(Text for analysis begins)

Crazy Taxi for GameCube is no different than other versions of the game—but this also means it’s just as fun and wild as it always was.
Let’s cut to the chase. Do you already own Crazy Taxi for Dreamcast or PS2? If so, don't even think about getting the GameCube version too...it couldn't be a straighter port. The console version is almost two years old and nothing has changed since the original release on Dreamcast. There are no visibly improved graphics or additional features in the GameCube version (except getting to use the GameCube controller, which some may prefer to the other choices).
Now if you've played Crazy Taxi in the arcades but never had a Dreamcast or PS2 to get the home version, the situation changes a lot. I won't go right out and suggest that you buy the game...some people will easily get fifty bucks out of it, and others will probably get their fill from a rental. But I do think that EVERYONE should play Crazy Taxi on one system or another, because it's a brilliant game design that is no less fun than it was in the arcades back in '99. The free-roaming arcade gameplay is exactly the sort of thing Sega has become famous for over the years.

(Text for analysis ends)
(Information begins)

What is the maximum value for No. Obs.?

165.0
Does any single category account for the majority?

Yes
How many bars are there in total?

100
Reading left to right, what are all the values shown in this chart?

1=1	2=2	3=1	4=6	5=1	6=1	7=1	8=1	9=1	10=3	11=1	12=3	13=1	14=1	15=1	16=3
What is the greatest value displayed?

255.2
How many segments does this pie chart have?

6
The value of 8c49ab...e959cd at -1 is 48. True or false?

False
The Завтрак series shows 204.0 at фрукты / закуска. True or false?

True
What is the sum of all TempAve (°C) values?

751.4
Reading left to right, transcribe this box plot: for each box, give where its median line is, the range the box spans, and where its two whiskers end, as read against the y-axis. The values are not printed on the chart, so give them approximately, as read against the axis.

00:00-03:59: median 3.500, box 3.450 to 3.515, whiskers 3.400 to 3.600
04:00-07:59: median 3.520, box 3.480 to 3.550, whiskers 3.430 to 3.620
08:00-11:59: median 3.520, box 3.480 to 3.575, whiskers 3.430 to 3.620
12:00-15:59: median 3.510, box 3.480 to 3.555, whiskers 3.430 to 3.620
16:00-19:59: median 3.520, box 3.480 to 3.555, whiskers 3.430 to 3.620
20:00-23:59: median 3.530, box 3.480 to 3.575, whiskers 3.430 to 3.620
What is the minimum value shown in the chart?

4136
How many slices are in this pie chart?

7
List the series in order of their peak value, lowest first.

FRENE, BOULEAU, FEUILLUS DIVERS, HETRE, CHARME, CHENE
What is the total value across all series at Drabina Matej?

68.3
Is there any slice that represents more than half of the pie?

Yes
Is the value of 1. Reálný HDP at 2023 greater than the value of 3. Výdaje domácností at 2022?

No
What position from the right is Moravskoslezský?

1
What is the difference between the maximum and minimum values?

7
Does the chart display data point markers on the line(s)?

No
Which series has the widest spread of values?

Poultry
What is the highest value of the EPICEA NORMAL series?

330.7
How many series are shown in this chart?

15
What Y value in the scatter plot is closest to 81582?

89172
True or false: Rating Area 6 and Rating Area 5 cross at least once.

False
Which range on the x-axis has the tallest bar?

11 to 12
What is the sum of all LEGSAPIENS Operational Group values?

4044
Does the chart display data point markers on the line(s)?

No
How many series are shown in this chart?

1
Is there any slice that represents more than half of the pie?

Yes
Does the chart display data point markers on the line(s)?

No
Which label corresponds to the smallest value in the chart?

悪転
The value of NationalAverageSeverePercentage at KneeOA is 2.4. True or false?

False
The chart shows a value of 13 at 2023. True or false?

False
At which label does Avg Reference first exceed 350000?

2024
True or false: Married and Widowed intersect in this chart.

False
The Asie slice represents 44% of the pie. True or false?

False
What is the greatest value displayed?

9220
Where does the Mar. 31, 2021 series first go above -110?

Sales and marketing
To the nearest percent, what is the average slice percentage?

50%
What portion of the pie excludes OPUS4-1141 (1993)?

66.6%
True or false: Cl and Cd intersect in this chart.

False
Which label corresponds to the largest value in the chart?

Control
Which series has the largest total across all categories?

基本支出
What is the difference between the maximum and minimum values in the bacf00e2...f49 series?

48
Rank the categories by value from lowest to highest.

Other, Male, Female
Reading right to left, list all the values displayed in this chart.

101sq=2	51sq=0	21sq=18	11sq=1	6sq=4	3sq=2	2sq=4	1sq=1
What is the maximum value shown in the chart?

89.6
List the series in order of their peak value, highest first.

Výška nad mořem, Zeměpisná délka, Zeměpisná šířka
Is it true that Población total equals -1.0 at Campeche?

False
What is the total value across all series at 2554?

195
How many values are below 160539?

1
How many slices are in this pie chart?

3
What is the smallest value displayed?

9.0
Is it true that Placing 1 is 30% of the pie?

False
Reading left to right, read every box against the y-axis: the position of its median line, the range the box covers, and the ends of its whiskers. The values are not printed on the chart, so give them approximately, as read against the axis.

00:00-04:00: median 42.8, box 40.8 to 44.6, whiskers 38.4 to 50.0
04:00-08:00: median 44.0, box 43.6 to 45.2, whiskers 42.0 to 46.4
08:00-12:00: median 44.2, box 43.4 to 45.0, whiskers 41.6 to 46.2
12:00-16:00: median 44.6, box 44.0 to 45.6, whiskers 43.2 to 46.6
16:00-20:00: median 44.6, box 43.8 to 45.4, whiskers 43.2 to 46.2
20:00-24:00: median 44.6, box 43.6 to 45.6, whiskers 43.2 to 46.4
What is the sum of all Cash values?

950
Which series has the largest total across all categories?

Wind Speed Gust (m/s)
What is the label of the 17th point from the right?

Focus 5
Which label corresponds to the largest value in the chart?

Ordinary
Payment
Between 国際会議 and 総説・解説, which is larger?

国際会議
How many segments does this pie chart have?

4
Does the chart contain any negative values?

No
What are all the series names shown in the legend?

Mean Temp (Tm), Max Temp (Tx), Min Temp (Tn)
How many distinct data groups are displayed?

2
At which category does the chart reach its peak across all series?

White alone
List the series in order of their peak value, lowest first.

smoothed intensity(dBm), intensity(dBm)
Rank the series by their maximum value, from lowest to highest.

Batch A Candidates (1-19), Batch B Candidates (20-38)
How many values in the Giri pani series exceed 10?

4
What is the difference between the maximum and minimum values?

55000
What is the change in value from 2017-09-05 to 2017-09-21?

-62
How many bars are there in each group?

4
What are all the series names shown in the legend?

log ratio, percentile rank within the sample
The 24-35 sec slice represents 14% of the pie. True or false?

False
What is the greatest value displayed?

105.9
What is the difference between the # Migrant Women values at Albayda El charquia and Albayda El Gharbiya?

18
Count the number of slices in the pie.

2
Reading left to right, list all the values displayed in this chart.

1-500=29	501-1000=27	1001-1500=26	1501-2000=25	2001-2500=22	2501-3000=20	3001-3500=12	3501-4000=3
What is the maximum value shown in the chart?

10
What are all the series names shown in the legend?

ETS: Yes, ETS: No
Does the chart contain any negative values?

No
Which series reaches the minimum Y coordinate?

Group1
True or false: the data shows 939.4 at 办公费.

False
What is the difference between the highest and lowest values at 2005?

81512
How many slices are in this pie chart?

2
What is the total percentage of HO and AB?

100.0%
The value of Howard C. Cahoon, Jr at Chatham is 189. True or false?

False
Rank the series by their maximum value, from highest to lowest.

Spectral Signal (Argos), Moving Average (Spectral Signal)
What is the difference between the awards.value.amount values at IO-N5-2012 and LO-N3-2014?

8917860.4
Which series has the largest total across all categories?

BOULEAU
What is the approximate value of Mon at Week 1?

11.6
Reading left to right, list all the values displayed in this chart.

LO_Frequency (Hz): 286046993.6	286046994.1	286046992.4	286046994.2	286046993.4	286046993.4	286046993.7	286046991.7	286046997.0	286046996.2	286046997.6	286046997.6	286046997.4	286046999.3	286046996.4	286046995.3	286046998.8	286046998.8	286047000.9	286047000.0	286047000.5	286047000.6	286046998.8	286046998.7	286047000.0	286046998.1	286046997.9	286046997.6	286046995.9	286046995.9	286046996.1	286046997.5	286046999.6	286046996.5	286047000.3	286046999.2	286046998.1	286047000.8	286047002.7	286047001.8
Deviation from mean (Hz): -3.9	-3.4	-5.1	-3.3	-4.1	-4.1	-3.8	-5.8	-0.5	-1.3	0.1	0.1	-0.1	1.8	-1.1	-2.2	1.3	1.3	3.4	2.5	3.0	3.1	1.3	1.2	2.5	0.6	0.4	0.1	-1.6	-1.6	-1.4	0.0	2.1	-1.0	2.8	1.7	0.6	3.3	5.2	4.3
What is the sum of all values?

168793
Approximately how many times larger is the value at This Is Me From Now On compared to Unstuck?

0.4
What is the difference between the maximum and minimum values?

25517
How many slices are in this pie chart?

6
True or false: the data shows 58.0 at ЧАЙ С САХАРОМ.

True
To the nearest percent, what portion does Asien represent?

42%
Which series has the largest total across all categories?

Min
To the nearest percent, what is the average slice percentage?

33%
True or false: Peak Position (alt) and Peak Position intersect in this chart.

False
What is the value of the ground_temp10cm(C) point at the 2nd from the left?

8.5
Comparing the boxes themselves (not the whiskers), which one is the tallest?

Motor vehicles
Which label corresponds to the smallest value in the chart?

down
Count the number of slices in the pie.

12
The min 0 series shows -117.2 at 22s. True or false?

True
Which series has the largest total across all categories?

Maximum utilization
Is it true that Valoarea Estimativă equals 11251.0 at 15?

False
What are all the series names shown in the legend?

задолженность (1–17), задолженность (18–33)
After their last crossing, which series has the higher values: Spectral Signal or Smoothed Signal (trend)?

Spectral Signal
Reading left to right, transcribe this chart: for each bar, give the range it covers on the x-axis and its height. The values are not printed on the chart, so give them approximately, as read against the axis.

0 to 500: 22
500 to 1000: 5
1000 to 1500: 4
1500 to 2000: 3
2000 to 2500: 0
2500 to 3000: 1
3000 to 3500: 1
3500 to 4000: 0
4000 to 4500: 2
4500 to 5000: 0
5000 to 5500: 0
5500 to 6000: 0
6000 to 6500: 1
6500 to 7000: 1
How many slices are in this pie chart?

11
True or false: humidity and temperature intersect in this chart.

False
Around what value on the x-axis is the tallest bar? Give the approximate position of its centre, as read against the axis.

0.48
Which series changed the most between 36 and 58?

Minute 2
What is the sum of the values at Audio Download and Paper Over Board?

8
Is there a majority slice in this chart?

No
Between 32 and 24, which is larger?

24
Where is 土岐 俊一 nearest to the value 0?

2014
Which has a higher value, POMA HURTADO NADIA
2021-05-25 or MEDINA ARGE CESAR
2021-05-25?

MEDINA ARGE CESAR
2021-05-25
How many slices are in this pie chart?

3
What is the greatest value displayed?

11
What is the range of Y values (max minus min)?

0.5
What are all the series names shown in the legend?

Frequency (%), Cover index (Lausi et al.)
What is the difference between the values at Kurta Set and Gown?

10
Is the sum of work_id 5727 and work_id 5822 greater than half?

(Information ends)

* [Task instructions]:
**1)** Rewrite the paragraph of the Crazy Taxi review beginning "Let's cut to the chase" in a shorter form that keeps its main facts.
**2)** Repeat the Crazy Taxi review word for word from "Let’s cut to" to "the other choices).".
**3)** According to the Crazy Taxi review, why should everyone play the game on some system?

* [Answers provided]:
**1)** Anyone who already owns Crazy Taxi for Dreamcast or PS2 should skip the GameCube version, which is a straight port. The console version is almost two years old and unchanged since its Dreamcast release. The GameCube version has no improved graphics and no added features beyond use of the GameCube controller, which some players may prefer.

**2)**
Let’s cut to the chase. Do you already own Crazy Taxi for Dreamcast or PS2? If so, don't even think about getting the GameCube version too...it couldn't be a straighter port. The console version is almost two years old and nothing has changed since the original release on Dreamcast. There are no visibly improved graphics or additional features in the GameCube version (except getting to use the GameCube controller, which some may prefer to the other choices).

**3)** The review says it is a brilliant game design that is no less fun than it was in the arcades in '99.